## Document section:
********

The only truly skilled fighter is Katana (Karen Fukuhara), Flag’s Japanese bodyguard with the Soultaker blade with the spirit of her dead husband. More fascinating than most of the lead characters Katana (a traditional curved Japanese sword) is introduced with no fanfare and no background either, but at least she is played by a half-Japanese actress.
You’ve probably noticed that I’ve not yet mentioned the Joker, played by Jared Leto. This is because he is in the film for ten minutes at the most, featuring largely in Harley Quinn’s flashbacks and the chaotic final act, contrary to the promotional material centred on him. Leto’s performance is fine, channelling parts of Heath Ledger’s unhinged portrayal with Jack Nicholson’s psychotic joie de vivre, but not very memorable.
For the first time ever I actually didn’t mind Will Smith here since he plays Will Smith in every role I’ve seen him in, but this time he does it with an edge which actually suits him. Harley Quinn is pure fan service but Margot Robbie brings out both her playful and dangerous side with charm and verve and gets most of the screen time too.

********

## Chart understanding data:
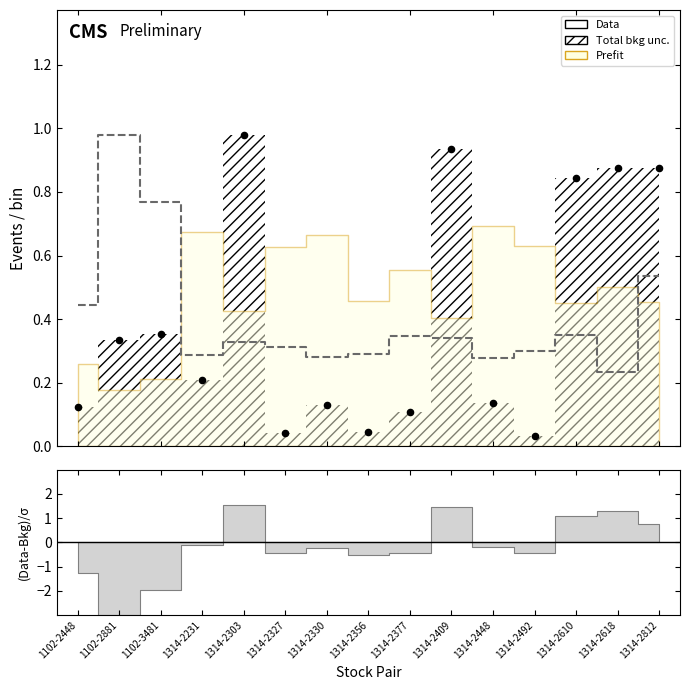

Which series contains the lowest Y value?

Data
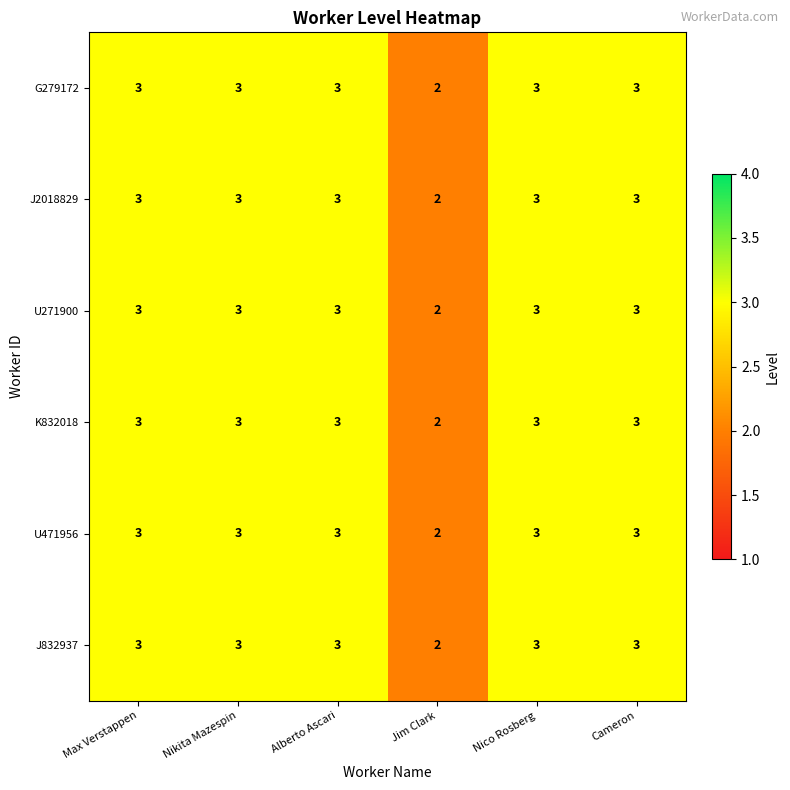

The value of G279172 at Alberto Ascari is 1. True or false?

False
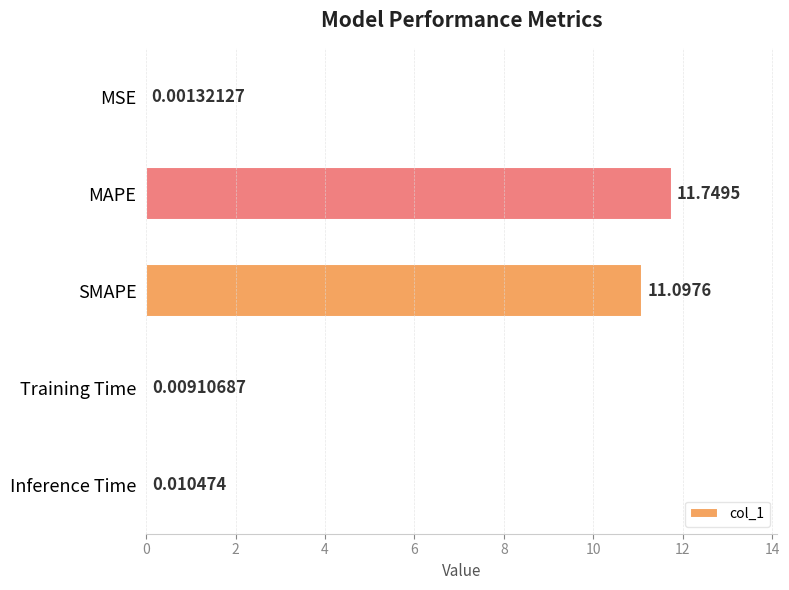

At which category does the chart reach its peak across all series?

MAPE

********

## Work to be completed:
Transcribe the film review passage at the top of the page word for word, from its first sentence to its last.

## Solution to this exercise:
The only truly skilled fighter is Katana (Karen Fukuhara), Flag’s Japanese bodyguard with the Soultaker blade with the spirit of her dead husband. More fascinating than most of the lead characters Katana (a traditional curved Japanese sword) is introduced with no fanfare and no background either, but at least she is played by a half-Japanese actress.
You’ve probably noticed that I’ve not yet mentioned the Joker, played by Jared Leto. This is because he is in the film for ten minutes at the most, featuring largely in Harley Quinn’s flashbacks and the chaotic final act, contrary to the promotional material centred on him. Leto’s performance is fine, channelling parts of Heath Ledger’s unhinged portrayal with Jack Nicholson’s psychotic joie de vivre, but not very memorable.
For the first time ever I actually didn’t mind Will Smith here since he plays Will Smith in every role I’ve seen him in, but this time he does it with an edge which actually suits him. Harley Quinn is pure fan service but Margot Robbie brings out both her playful and dangerous side with charm and verve and gets most of the screen time too.